*Input data*.
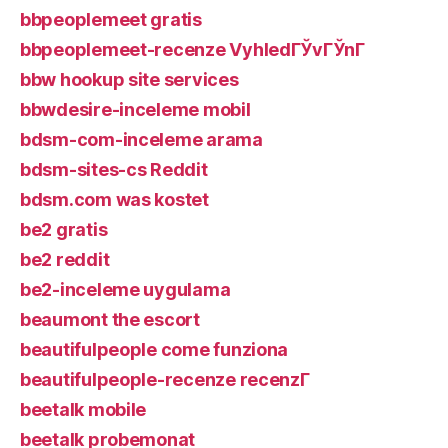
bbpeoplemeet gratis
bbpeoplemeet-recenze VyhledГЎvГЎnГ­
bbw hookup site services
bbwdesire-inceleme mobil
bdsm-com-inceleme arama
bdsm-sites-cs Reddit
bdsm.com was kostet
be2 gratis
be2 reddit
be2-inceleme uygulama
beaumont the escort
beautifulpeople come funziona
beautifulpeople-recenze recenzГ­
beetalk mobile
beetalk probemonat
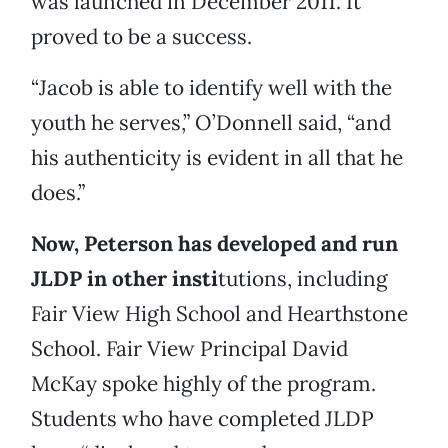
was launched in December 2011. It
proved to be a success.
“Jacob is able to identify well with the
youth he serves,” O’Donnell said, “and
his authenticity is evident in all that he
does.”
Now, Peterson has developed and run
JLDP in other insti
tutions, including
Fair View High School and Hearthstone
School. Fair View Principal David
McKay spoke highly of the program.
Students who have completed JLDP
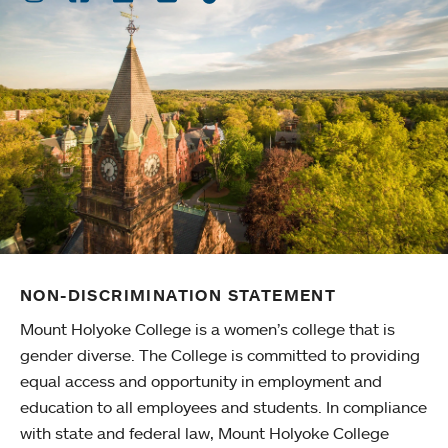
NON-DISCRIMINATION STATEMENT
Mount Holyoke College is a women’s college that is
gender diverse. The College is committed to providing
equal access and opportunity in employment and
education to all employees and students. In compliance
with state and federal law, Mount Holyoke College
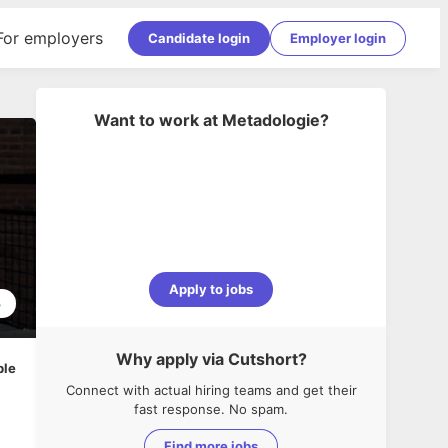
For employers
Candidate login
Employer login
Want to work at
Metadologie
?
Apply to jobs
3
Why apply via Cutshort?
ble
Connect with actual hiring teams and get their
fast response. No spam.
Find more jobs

*Task brief*.
How many rows above contain the string "recenze", counting only matches with the same case? Reply with the number alone.

*Exercise output*.
2